OpenAI Caught in TanStack Supply Chain Attack After Two Staff Machines Hit by Malware
OpenAI confirmed it was affected by the "Mini Shai-Hulud" npm supply chain attack, in which malware hidden in compromised TanStack packages reached two employee devices and allowed attackers to steal a limited amount of internal credential material. The company stated that no customer data or production systems were compromised, but as a precaution it is rotating signing certificates for several desktop products — including ChatGPT Desktop and Codex — and requiring users to update by June 12. The incident is part of a broader campaign linked to a threat group called TeamPCP, which has been systematically poisoning npm ecosystems and stealing developer credentials across multiple software pipelines.
OpenAI has confirmed it was swept up in the sprawling TanStack npm supply chain compromise, after malicious packages reached two employee devices and allowed attackers to pull internal credentials from a limited set of company repositories.
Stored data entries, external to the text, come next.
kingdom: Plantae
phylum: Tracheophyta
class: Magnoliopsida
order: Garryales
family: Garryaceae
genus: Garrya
The company said this week that no customer data, production systems, or deployed software were affected. But the breach was serious enough to trigger a precautionary certificate rotation across several desktop products, including the macOS versions of ChatGPT Desktop, Codex App, Codex CLI, and Atlas. Users of those apps have until June 12 to install the updates.
The timing of the incident is awkward for OpenAI in a specific way. The company had already been rolling out upgraded supply chain security controls following a separate Axios-related incident. The two devices that were hit simply hadn't received those updated protections yet. The new measures would have blocked the malicious dependency from running. They just arrived too late for those two machines.
From there, the attackers carried out what OpenAI described as credential-focused exfiltration, targeting internal repositories accessible from the compromised endpoints. The company was careful to say only a limited amount of credential material was successfully taken, though that was still enough to warrant rotating signing certificates across multiple products.
The attack is part of a much broader campaign that security researchers have been tracking under the name "Mini Shai-Hulud." The operation has been working its way through npm ecosystems, CI/CD pipelines, and GitHub Actions workflows for weeks. Security firm Socket connected the TanStack compromise to this wider effort, which has relied on poisoned automation workflows and stolen publishing credentials to slip malicious updates into widely used software pipelines.
TanStack confirmed this week that 84 malicious package versions across 42 @tanstack/* packages had been published after attackers broke into parts of its release infrastructure. The poisoned packages were built to harvest credentials, specifically GitHub tokens, cloud secrets, npm authentication material, and CI/CD credentials.
Researchers have linked the group behind this activity to a threat actor called TeamPCP, which has developed a pattern of targeting developer tooling and credential stores across multiple ecosystems. Earlier Mini Shai-Hulud activity involved SAP-related npm packages, suggesting this is a sustained, expanding operation rather than a one-off smash-and-grab.
OpenAI says it is still investigating and watching for any signs that the stolen credentials have been used downstream.
The reassuring part is that production systems were not breached. The less reassuring part is that attackers keep getting further into the software build chain before anyone catches them.